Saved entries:
'''

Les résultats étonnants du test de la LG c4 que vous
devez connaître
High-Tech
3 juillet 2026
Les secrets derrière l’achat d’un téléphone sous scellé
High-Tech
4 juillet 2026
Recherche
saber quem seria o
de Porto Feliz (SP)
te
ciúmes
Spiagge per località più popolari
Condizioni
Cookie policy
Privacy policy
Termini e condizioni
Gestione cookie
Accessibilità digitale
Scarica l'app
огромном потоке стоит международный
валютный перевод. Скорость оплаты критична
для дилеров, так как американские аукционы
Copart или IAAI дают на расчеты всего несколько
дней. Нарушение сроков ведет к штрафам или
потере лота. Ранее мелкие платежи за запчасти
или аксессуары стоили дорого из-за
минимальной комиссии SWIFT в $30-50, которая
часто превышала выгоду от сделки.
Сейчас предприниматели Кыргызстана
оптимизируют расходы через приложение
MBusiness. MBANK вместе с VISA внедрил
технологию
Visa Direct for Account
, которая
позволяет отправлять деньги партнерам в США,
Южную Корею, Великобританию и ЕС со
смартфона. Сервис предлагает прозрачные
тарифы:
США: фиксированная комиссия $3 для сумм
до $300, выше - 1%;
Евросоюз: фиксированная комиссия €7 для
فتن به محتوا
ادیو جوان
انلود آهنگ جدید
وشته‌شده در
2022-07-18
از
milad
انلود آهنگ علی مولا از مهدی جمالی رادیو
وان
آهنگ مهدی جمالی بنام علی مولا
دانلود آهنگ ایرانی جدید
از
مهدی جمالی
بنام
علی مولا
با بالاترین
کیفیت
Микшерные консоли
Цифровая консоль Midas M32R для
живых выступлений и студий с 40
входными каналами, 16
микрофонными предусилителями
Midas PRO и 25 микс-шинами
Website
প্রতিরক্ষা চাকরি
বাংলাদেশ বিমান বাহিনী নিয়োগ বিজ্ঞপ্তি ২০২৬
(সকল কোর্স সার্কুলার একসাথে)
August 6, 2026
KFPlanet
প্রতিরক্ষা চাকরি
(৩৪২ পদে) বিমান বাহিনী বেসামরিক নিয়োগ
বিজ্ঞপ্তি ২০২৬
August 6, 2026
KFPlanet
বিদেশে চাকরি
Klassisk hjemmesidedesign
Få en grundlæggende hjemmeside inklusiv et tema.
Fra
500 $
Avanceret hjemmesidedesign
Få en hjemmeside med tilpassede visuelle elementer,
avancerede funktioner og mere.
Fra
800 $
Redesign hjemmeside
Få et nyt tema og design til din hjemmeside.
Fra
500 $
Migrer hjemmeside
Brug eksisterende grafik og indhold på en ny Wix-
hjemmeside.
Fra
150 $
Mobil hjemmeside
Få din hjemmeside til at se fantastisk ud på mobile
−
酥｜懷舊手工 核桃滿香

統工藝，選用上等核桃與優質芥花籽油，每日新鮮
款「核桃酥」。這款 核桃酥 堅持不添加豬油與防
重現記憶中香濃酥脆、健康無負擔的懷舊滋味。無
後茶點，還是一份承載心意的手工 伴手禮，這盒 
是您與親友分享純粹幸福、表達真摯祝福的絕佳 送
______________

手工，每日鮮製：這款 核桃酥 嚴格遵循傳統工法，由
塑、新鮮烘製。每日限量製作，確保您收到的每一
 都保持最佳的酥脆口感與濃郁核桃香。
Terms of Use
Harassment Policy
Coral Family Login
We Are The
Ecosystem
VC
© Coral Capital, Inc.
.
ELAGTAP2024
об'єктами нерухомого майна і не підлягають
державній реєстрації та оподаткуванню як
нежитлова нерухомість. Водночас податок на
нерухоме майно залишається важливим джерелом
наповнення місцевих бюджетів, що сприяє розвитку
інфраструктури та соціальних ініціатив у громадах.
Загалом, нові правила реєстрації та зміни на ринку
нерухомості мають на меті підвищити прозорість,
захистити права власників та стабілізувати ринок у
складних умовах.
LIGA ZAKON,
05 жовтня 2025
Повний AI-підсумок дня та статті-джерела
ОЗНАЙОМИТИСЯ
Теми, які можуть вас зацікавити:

'''

◆ **Your assignment**
Lines after the one containing "Gestione cookie" are not part of the task. Output the entries exactly from their first line through that one.

◆ **Response area**
Les résultats étonnants du test de la LG c4 que vous
devez connaître
High-Tech
3 juillet 2026
Les secrets derrière l’achat d’un téléphone sous scellé
High-Tech
4 juillet 2026
Recherche
saber quem seria o
de Porto Feliz (SP)
te
ciúmes
Spiagge per località più popolari
Condizioni
Cookie policy
Privacy policy
Termini e condizioni
Gestione cookie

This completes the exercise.